Given text:
*-*-*

Get your paws off me, pirate!’ 

(By the way, where the heck are Half-Blind Jenna’s and Toby’s parents, during all this?  Did Half-Blind Jenna eat them?)

To be honest, I’m not quite sure why MONA hates Half-Blind Jenna (assuming she’s not “A,” of course).  But whatever the reason, she’s REALLY quick to offer a helping hand in getting Hanna some alone time with the Tobster, for anti-Jenna reasons.  (She’s also really quick to offer to basically BEAT HER TO DEATH, but that’s neither here nor there.)

“If you show me your abs, I’ll give you this car.”

Mona get Toby alone by offering a threesome with her and Half-Blind Jenna claiming to have some random “car question” for him.  But once she’s got him cornered, she’s out like a tubby girl in dogeball, and in comes Hanna.  Now, in Abs Toby’s defense, Hanna comes on just a LITTLE bit strong, with her whole, “How dare you hang out with your sister, when she’s so mean to your ex girlfriend,” logic.  That said, Abs Toby, is more than a bit douchey in response, by playing the whole “YOU BLINDED HER” CARD, and then storming off, like it’s his job.

*-*-*

Records:

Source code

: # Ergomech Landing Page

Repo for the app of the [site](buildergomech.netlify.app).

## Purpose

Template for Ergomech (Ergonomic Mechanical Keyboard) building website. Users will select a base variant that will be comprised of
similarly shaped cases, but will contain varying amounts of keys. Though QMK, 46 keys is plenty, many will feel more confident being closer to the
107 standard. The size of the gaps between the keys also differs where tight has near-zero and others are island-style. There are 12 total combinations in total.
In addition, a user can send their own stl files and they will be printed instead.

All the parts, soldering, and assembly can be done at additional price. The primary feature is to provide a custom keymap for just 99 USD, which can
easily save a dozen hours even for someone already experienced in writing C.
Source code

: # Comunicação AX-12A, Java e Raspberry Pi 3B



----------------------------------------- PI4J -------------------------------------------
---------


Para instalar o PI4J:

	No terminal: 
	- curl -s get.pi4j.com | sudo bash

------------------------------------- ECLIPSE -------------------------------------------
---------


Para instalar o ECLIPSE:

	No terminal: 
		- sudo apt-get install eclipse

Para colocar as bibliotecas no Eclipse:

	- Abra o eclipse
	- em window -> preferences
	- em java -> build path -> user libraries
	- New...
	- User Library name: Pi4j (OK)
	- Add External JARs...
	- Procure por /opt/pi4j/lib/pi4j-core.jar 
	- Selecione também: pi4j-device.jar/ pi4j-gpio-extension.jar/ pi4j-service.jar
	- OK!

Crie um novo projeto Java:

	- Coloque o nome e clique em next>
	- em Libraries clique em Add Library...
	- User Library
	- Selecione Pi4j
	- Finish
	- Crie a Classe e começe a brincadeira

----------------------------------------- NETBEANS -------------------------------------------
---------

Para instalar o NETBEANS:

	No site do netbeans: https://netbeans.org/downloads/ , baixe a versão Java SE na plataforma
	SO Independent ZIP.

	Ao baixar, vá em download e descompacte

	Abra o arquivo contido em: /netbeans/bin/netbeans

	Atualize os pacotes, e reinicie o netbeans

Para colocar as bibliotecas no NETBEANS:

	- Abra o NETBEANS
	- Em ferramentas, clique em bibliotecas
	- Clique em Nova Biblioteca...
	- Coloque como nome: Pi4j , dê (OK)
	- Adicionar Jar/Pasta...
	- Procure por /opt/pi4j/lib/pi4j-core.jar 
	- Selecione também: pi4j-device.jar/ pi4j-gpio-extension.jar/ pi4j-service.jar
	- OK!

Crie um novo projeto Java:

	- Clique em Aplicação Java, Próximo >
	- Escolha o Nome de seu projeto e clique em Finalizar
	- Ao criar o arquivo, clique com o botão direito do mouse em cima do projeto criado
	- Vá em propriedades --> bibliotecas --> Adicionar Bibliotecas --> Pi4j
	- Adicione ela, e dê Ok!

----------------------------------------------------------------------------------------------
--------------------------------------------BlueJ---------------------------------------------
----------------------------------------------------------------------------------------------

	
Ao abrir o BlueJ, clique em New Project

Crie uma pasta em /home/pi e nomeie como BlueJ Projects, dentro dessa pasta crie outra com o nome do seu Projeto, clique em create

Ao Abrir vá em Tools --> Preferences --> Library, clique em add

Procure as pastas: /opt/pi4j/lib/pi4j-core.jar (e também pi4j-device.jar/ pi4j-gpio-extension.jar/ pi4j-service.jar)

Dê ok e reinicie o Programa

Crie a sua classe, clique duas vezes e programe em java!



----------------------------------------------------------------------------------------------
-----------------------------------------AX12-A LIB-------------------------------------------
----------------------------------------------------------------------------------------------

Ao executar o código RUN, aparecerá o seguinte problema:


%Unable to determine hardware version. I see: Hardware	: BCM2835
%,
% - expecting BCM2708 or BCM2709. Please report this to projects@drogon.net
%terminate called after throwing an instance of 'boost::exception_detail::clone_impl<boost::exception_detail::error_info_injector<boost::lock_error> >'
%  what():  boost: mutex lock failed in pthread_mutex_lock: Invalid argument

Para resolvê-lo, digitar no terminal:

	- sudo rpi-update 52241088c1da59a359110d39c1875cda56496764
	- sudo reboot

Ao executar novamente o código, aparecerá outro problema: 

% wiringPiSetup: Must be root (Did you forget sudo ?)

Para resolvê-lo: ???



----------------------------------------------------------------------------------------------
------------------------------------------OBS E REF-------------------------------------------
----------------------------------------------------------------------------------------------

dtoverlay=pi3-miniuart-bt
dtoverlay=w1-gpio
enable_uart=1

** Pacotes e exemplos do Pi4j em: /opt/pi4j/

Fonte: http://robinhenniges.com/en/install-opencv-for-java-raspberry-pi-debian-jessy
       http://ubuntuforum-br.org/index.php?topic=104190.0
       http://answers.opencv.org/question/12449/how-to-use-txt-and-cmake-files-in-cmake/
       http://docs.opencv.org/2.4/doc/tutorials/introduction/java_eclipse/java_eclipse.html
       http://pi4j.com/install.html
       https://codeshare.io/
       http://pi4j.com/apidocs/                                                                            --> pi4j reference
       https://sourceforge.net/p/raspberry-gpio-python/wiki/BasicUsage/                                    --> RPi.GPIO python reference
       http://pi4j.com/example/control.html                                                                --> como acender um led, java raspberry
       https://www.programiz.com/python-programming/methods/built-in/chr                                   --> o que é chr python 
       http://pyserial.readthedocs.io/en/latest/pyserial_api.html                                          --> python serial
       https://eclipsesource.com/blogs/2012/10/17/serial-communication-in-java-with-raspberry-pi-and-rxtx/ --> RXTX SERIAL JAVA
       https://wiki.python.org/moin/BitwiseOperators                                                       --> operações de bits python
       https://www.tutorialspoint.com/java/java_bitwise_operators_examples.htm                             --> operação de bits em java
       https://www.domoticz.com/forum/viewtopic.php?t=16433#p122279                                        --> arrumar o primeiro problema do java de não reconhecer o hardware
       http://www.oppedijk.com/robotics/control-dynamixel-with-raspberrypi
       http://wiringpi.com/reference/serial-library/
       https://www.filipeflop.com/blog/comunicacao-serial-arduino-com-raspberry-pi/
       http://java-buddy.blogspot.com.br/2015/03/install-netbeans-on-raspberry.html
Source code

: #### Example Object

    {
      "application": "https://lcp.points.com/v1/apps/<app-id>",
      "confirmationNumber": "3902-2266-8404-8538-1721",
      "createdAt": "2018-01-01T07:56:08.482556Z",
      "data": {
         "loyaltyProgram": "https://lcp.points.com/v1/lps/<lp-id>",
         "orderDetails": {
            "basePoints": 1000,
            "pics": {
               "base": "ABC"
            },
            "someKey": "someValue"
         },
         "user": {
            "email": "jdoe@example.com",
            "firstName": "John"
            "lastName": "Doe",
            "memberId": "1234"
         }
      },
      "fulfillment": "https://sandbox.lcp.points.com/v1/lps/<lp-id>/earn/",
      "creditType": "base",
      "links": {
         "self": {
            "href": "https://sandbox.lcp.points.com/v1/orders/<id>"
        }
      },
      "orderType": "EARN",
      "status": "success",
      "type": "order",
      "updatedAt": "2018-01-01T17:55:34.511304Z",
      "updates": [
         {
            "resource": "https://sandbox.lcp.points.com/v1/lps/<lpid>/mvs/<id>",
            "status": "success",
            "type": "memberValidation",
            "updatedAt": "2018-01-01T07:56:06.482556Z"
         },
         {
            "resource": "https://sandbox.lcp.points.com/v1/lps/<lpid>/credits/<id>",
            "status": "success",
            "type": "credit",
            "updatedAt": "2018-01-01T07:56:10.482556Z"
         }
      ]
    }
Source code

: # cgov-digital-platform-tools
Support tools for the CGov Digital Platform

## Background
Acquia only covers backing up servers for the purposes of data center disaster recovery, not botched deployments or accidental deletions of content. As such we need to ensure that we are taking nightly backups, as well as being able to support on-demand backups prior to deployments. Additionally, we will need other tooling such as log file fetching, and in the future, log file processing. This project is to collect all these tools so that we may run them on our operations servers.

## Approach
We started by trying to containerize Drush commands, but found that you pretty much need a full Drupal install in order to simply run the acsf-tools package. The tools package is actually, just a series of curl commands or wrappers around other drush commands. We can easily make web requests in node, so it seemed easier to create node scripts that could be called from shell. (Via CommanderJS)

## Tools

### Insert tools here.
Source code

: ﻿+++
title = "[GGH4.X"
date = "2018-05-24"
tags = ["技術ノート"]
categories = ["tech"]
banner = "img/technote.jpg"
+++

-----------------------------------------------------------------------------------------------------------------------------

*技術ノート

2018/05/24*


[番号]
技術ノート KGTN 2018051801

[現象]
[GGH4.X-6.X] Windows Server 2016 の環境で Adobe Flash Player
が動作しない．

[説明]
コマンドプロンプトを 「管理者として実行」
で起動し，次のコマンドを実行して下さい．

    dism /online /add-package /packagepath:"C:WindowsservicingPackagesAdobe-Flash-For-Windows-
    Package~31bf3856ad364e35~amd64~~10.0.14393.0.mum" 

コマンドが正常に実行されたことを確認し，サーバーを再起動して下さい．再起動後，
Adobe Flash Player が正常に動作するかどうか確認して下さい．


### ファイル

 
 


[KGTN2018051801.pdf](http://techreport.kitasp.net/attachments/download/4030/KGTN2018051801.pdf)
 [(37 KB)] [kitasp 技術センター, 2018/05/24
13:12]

*-*-*

Check your understanding:
**1)** Please translate this sentence from the TV recap into Spanish: "To be honest, I’m not quite sure why MONA hates Half-Blind Jenna (assuming she’s not “A,” of course)."
**2)** Pick up the TV recap after its final sentence and keep writing it in the same voice.

Answers for the tasks:
**1)** La verdad, no sé muy bien por qué MONA odia a Jenna la Medio Ciega (suponiendo que ella no sea «A», por supuesto).

**2)**
Speaking of doucheyness, Abs Toby has an extra special dose of it lined up for Dr British Hotpants Wren, when he happens by Half-Blind Jenna in the hospital, on the day she is supposed to have her bandages taken off.  If looks could kill Hotpants would be one very sexy puddle on the floor.  That said, I have to give the Line of the Day Award to Half-Blind Jenna, who refers to Dr Hotpants as “Spencer’s personal physician,” and insists that “even a lie would sound good in that accent.”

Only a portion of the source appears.